• _Assignment_
Give again, word for word, every line below from the one that has "好きになる！スペシャル時代…" through the one that has "た『甲陽軍鑑』が国を滅ぼす…", both included, and no others.

• _Material shown_
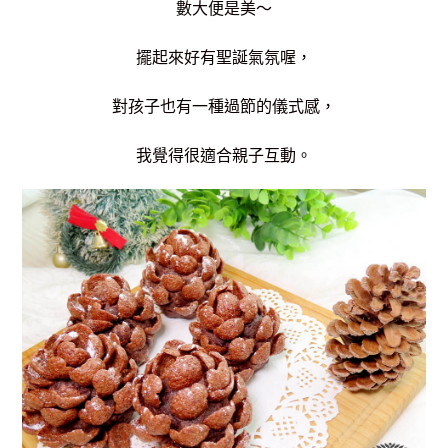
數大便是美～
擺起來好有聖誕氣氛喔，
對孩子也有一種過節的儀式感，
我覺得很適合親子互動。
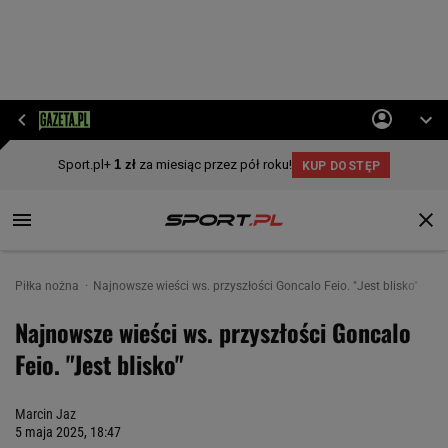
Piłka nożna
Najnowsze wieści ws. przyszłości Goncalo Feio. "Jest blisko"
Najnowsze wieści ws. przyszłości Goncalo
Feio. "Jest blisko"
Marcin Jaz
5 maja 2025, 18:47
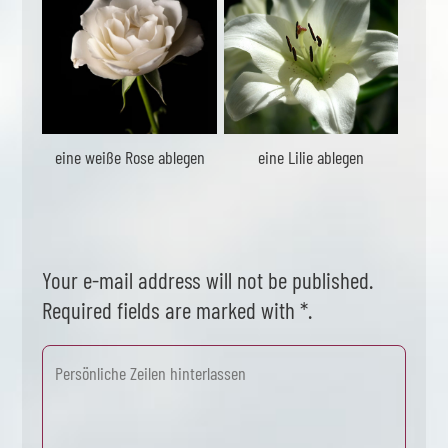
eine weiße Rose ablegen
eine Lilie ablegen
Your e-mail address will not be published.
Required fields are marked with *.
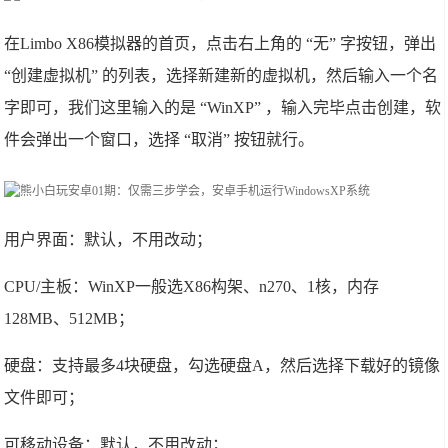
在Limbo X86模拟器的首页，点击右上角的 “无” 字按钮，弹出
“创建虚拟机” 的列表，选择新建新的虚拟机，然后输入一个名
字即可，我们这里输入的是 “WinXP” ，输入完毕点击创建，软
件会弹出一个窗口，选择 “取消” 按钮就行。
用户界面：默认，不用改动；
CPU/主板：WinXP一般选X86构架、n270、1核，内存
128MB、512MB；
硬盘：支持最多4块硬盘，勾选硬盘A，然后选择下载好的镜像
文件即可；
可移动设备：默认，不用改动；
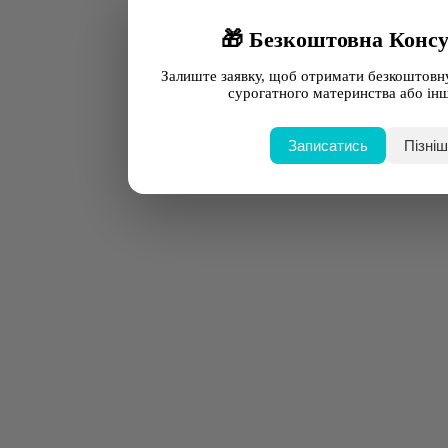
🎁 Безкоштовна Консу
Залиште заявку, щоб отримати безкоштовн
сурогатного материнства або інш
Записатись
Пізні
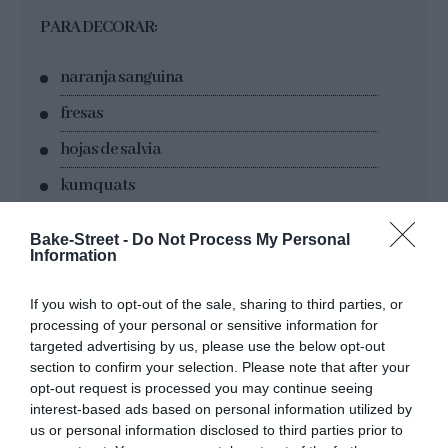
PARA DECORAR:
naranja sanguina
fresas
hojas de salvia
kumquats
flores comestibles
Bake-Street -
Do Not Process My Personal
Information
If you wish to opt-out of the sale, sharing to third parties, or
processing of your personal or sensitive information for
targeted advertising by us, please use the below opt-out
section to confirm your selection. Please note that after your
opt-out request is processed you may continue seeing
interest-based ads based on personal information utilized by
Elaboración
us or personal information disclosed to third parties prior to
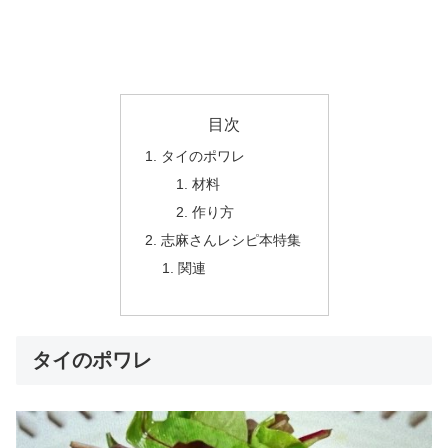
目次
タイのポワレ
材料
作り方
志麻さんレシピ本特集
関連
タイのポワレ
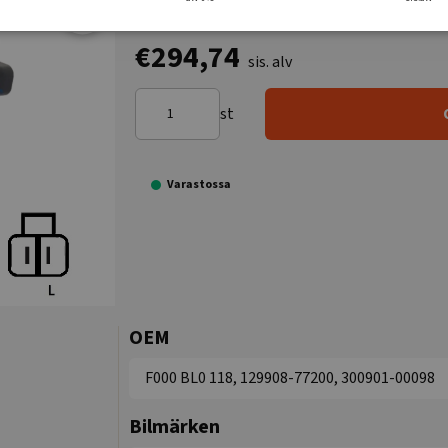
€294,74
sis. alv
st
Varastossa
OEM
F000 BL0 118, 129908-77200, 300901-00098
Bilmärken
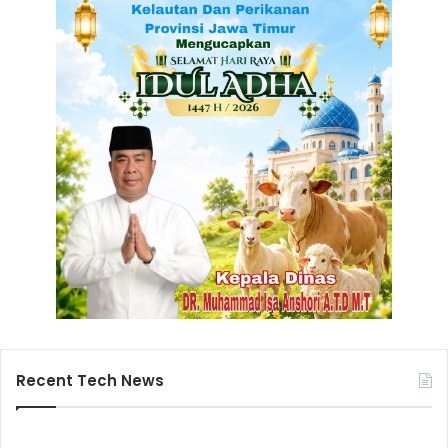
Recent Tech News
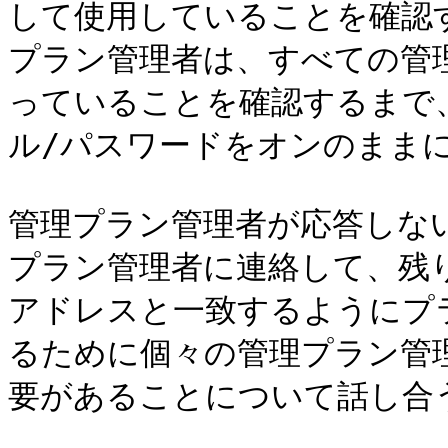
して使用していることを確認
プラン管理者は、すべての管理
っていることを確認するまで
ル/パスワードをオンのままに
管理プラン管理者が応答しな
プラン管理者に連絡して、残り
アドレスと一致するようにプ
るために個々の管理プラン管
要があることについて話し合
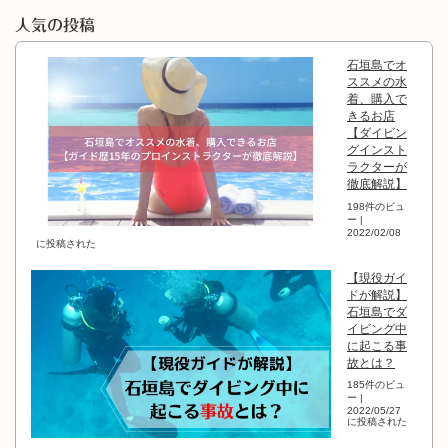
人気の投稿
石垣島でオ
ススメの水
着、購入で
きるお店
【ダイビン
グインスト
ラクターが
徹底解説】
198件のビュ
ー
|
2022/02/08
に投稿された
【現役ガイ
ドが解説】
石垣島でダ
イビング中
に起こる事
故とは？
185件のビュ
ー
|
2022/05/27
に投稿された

---

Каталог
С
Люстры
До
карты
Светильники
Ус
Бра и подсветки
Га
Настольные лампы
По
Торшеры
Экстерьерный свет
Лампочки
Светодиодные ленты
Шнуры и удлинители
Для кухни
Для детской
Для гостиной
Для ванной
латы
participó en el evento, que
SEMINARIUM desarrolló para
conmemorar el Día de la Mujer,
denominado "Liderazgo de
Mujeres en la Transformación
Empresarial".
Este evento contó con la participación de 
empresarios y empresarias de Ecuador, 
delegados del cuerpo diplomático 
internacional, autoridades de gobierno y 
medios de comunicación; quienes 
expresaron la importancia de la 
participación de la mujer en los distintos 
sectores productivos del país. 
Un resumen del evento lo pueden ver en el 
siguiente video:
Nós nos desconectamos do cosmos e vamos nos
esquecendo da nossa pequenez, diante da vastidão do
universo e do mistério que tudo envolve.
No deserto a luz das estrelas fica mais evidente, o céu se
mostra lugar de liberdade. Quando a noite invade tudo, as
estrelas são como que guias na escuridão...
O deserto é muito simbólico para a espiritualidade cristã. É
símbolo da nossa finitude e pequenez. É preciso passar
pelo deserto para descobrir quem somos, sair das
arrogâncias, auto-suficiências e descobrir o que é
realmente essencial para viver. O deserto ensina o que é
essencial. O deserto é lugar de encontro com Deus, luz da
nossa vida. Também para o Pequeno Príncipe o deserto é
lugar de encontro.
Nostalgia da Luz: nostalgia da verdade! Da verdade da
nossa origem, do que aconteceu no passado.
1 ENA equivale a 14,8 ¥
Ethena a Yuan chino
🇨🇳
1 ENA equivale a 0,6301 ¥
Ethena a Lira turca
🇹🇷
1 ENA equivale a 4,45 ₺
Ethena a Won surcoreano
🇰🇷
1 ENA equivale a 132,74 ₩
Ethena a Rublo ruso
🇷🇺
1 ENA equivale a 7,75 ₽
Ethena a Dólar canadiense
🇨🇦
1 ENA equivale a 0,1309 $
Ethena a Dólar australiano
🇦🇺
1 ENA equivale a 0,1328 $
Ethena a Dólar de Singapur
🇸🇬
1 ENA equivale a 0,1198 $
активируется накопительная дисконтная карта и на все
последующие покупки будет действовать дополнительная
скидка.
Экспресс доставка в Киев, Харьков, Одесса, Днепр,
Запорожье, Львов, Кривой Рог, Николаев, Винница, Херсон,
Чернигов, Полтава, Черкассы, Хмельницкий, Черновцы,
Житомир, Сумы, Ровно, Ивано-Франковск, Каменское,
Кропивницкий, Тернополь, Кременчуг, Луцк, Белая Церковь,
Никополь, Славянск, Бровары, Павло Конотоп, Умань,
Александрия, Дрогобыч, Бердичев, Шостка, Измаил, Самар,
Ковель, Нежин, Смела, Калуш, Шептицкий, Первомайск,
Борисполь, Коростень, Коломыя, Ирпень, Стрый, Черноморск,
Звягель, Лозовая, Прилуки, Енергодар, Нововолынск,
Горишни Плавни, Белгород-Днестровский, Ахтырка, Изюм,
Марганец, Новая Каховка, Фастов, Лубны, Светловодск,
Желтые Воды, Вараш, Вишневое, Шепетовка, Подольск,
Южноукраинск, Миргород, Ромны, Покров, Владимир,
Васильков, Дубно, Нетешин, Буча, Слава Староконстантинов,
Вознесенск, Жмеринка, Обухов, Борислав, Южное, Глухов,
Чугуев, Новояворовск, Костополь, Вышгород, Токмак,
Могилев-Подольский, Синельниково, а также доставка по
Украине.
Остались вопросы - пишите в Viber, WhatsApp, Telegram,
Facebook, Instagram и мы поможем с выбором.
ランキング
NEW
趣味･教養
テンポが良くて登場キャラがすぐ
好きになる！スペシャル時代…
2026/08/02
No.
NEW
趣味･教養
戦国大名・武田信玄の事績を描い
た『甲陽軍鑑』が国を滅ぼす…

• _Task result_
好きになる！スペシャル時代…
2026/08/02
No.
NEW
趣味･教養
戦国大名・武田信玄の事績を描い
た『甲陽軍鑑』が国を滅ぼす…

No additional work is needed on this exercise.